* _Text provided_:

BEGIN

The Hulk looks very much like the classic Hulk. No non-green colors, no mobster suits, nothing out of the ordinary, at least as far as gigantic green lumps of muscle and malice go. He’s got the giant Neandertal-esque browline, he’s got the snub nose, he’s got the oversized upper lip, the flat teeth, the beady eyes — but the eyes are greener than normal, and there’s plenty of white around the iris. They are eyes that say someone very smart, not very sane, and very, very scary is living inside that skull, and anyone who finds themselves eye-to-eye with that face is likely terrified out of their wits — and this definitely includes the reader.

END

* _Instructions for the task_: Please rewrite the paragraph of the Hulk description above that begins "The Hulk looks very much like the classic Hulk" as a short list, keeping its main facts.

* _Data extract_:
BEGIN

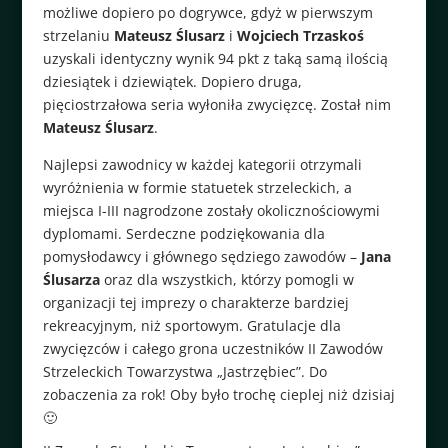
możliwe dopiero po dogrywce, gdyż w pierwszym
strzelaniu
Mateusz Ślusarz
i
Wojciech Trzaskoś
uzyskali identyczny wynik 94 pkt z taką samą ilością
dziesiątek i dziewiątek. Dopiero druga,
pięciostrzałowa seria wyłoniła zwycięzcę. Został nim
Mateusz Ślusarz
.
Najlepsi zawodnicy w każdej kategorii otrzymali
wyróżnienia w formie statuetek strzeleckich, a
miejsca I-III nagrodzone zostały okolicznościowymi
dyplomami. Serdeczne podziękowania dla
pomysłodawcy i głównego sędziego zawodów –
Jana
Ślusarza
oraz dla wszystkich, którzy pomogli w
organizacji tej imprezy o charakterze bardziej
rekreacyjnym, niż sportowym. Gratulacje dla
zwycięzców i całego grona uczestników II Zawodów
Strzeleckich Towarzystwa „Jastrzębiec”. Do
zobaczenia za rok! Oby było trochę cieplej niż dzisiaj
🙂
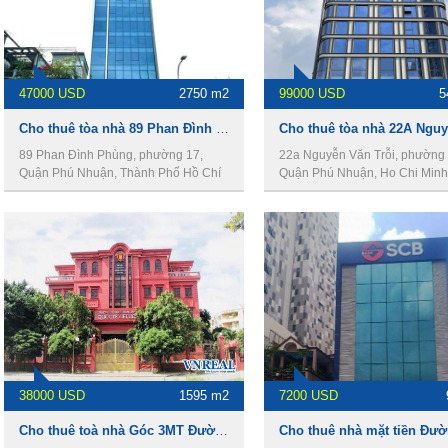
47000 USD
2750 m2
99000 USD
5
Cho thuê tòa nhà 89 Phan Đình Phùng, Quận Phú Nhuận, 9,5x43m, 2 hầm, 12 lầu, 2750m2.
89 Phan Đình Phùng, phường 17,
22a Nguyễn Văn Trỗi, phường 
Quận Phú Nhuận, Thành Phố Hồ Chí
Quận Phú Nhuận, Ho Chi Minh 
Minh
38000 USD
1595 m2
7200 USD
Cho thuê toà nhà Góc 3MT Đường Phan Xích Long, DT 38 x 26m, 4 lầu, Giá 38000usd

END
BEGIN

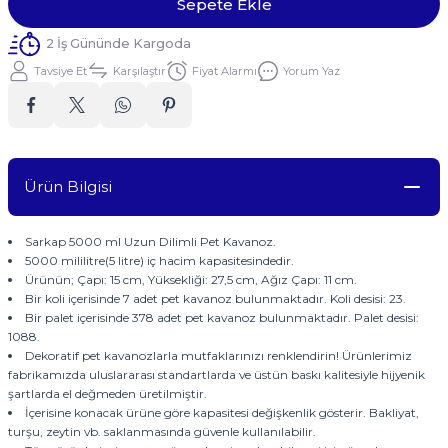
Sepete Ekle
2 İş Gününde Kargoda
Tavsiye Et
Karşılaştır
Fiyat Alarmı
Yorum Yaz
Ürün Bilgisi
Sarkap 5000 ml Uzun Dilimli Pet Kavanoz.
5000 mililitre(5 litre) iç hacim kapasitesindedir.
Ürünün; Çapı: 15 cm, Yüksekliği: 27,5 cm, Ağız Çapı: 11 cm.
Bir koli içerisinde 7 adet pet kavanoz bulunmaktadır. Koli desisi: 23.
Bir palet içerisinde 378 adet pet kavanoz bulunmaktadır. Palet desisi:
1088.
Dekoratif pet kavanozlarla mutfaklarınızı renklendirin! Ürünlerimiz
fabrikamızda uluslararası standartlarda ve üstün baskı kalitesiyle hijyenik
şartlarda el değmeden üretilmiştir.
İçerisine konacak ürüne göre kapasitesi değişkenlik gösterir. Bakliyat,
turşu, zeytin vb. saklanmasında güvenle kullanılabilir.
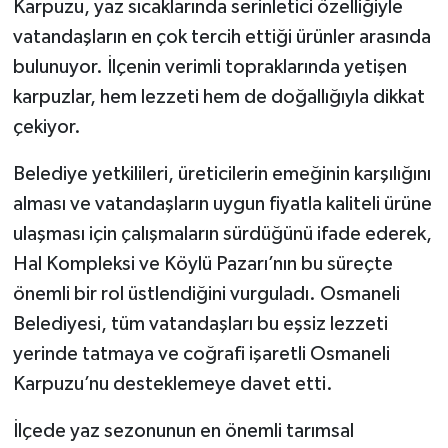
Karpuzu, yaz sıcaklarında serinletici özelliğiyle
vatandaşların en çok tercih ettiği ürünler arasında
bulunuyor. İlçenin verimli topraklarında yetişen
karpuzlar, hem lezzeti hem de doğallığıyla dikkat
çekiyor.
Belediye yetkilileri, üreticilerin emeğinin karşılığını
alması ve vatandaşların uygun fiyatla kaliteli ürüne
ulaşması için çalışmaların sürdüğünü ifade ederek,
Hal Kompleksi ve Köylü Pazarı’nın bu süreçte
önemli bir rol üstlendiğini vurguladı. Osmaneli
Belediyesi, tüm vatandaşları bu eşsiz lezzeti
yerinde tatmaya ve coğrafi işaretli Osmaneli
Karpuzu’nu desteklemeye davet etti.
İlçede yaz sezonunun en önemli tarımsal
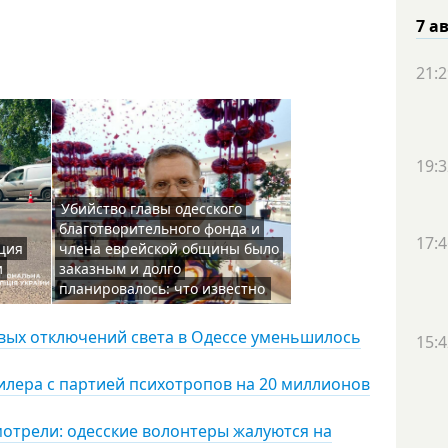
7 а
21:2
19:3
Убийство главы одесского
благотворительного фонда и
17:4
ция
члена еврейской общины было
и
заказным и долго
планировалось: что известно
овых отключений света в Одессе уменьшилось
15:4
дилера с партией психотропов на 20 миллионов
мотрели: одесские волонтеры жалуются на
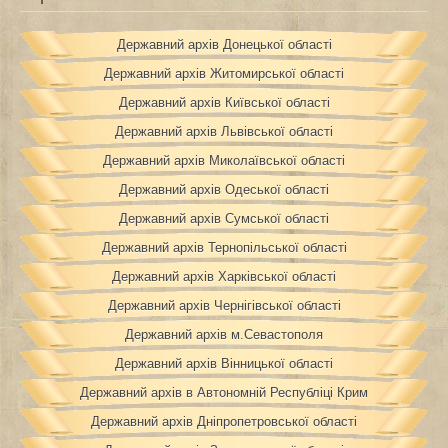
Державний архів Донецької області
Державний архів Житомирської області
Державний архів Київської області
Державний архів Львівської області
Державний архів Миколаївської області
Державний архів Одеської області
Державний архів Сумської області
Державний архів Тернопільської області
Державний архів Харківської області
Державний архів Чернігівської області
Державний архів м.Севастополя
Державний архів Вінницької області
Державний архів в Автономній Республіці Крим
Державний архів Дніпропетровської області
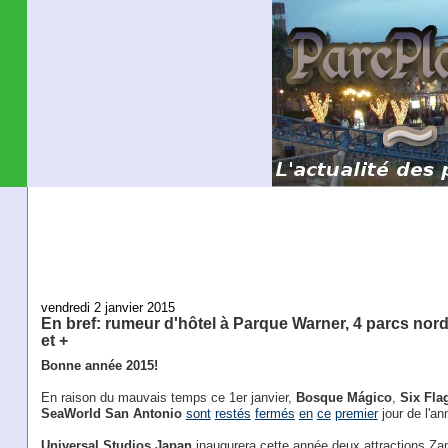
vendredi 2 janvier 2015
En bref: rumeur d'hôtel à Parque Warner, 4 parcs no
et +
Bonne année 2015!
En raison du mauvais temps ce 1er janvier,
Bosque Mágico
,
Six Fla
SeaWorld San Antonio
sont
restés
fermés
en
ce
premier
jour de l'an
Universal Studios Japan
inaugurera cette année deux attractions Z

END

* _Answer space_:
- The Hulk looks much like the classic Hulk, with no non-green colors, no mobster suits and nothing out of the ordinary.
- He has the giant Neandertal-esque browline, snub nose, oversized upper lip, flat teeth and beady eyes.
- His eyes are greener than normal, with plenty of white around the iris.
- The eyes suggest someone very smart, not very sane and very scary inside that skull.
- Anyone eye-to-eye with that face, the reader included, is likely terrified.